“He is rurally related;
Peter Bell hath country cousins,
(He had once a worthy mother),
Bells and Peters by the dozens,
But Peter Bell he hath no brothers,
Not a brother owneth he,
Peter Bell he hath no brother;
His mother had no other son,
No other son e’er called her
‘mother,’
Peter Bell hath brother none.”
As Keats says in a review he wrote for The Examiner, “there is a pestilent humour in the rhymes, and an inveterate cadence in some of the stanzas that must be lamented.” In his review Keats tried to hurt neither side, but his heart was with Reynolds; “it would be just as well to trounce Lord Byron in the same manner.”

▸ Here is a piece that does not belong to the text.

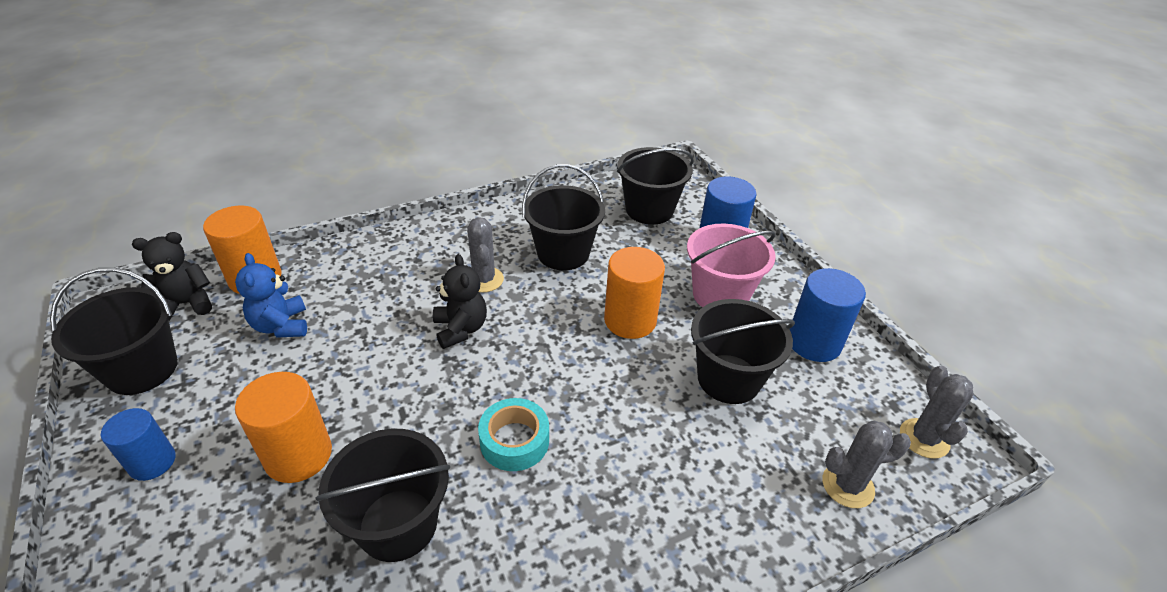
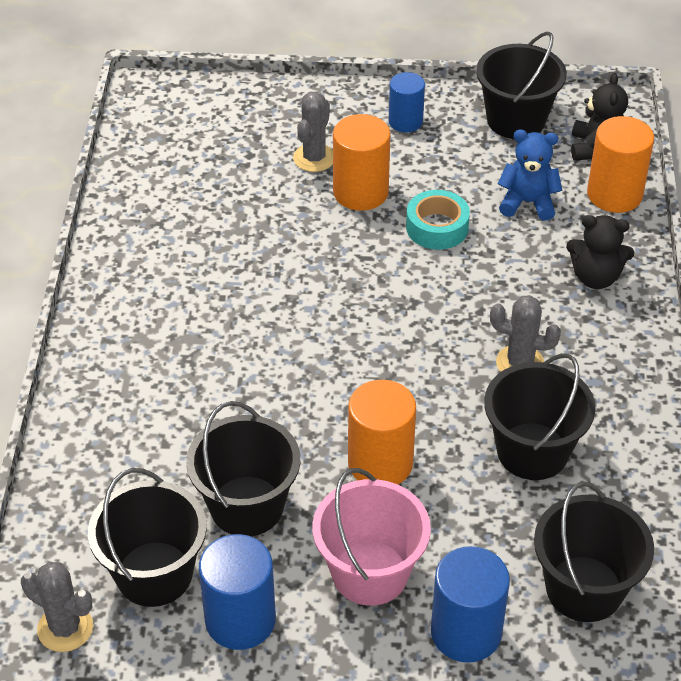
camera: 120 degrees right, 5 degrees up
(398, 524) = (258, 231): black bucket -> black bucket (154, 574)
(460, 329) = (449, 322): black teddy bear -> black teddy bear (595, 277)
(514, 441) = (286, 317): turquoise tape -> turquoise tape (437, 227)
(847, 485) = (74, 525): grey cactus -> grey cactus (314, 158)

People still make an outcry over the trouncing of Keats. It was bludgeonly done, but only part of a game, a kind of horseplay at which most men of letters of the age were playing. Who but regrets that, in his “Life of Keats,” Mr. Colvin should speak as if Sir Walter Scott had, perhaps, a guilty knowledge of the review of Keats in Blackwood! There is but a tittle of published evidence to the truth of a theory in itself utterly detestable, and, to every one who understands the character of Scott, wholly beyond possibility of belief. Even if Lockhart was the reviewer, and if Scott came to know it, was Scott responsible for what Lockhart did in 1819 or 1820, the very time when Mrs. Shelley thought he was defending Shelley in Blackwood (where he had praised her Frankenstein), and when she spoke of Sir Walter as “the only liberal man in the faction”? Unluckily Keats died, and his death was absurdly attributed to a pair of reviews which may have irritated him, and which were coarse, and cruel even for that period of robust reviewing. But Keats knew very well the value of these critiques, and probably resented them not much more than a football player resents being “hacked” in the course of the game. He was very willing to see Byron and Wordsworth “trounced,” and as ready as Peter Corcoran in his friend’s poem to “take punishment” himself. The character of Keats was plucky, and his estimate of his own genius was perfectly sane. He knew that he was in the thick of a literary “scrimmage,” and he was not the man to flinch or to repine at the consequences.
APPENDIX II
Portraits of Virgil and Lucretius.
In the Letter on Virgil some remarks are made on a bust of the poet. It is wholly fanciful. Our only vestiges of a portrait of Virgil are in two MSS.; the better of the two is in the Vatican. The design represents a youth, with dark hair and a pleasant face, seated reading. A desk is beside him, and a case for manuscript, in shape like a band-box. (See Visconti, “Icon. Rom.” i. 179, plate 13.) Martial tells us that portraits of Virgil were illuminated on copies of his “AEneid.” The Vatican MS. is of the twelfth century. But every one who has followed the fortunes of books knows that a kind of tradition often preserves the illustrations, which are copied and recopied without material change. (See Mr. Jacobs’s “Fables of Bidpai,” Nutt, 1888.) Thus the Vatican MS. may preserve at least a shadow of Virgil.